Fritar quantas vezes?
Uma, duas, até mesmo três, como defende o monstro da cozinha, o chefe britânico Heston Blumenthal. O mundo da gastronomia não é consensual neste ponto.
Considerando a média de opiniões entre chefes de cozinha, gastrónomos e até cientistas, tomemos como ideal as duas frituras. Uma em óleo vegetal moderadamente aquecido (160ºC, por sete minutos); a segunda em óleo vegetal fervente (190 ºC, por um minuto). A primeira dá um empurrão ao cozimento do interior da batata, a segunda vai selá-la e criar o invólucro caramelizado. Entre as duas frituras, deixe as batatas arrefecerem. Pode, inclusivamente, levá-las ao frio do frigorífico por 10 minutos.
Está pronta a nossa batata frita. Tempero só no final. E faça-o com estilo, por exemplo com um sal aromatizado. Junte 50 g de sal fino, 15 g de alecrim, 15 g de tomilho seco, 15 g de pimenta do reino, moída na altura. Polvilhe as batatas com esta mistura e conserve a restante.
Finalmente, o cozimento e a fritura.
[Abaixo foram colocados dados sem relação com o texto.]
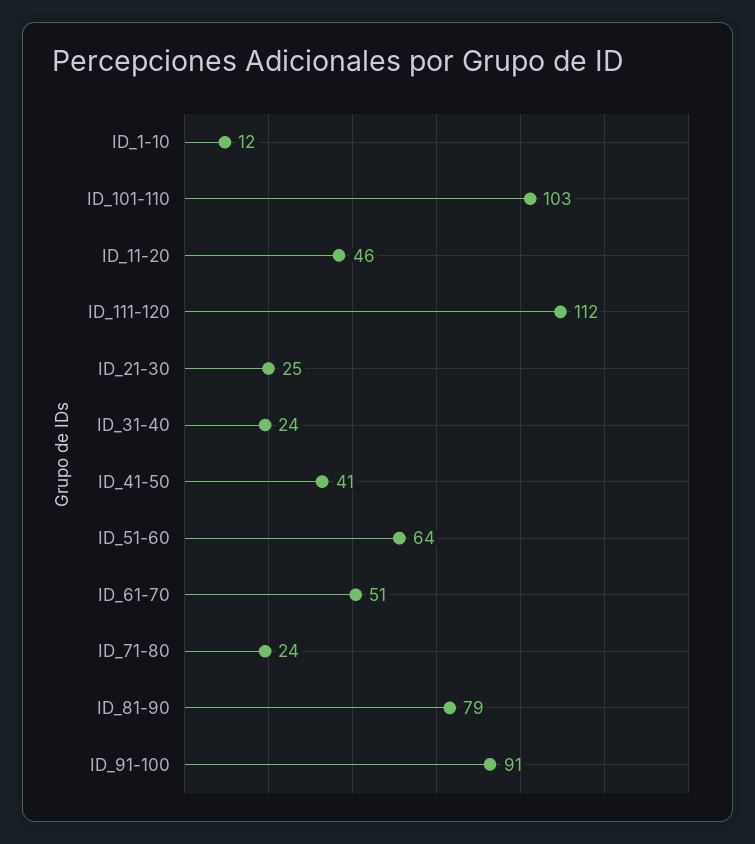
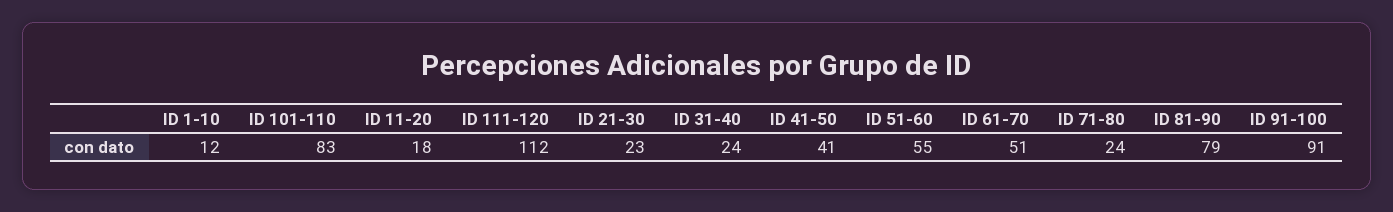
ID_101-110: 103 -> 83
ID_11-20: 46 -> 18
ID_21-30: 25 -> 23
ID_51-60: 64 -> 55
Sim ou não?
Há, quem defenda que um cozimento em água fervente e uma posterior fritura, vai garantir as melhores qualidades nas nossas batatinhas frigidas. Facto contrariado por alguns chefes de cozinha que alegam não ficar a batata estaladiça nessas condições.
Independentemente do número de frituras, de preferir batatas às rodelas, em palitos, rústicas sem lhes retirar a casca, de uma ou duas frituras, bom mesmo é testar. Não será à primeira tentativa que obterá a batata que o leva ao céu. Mas, na cozinha como em tudo na vida, a persistência é vencedora.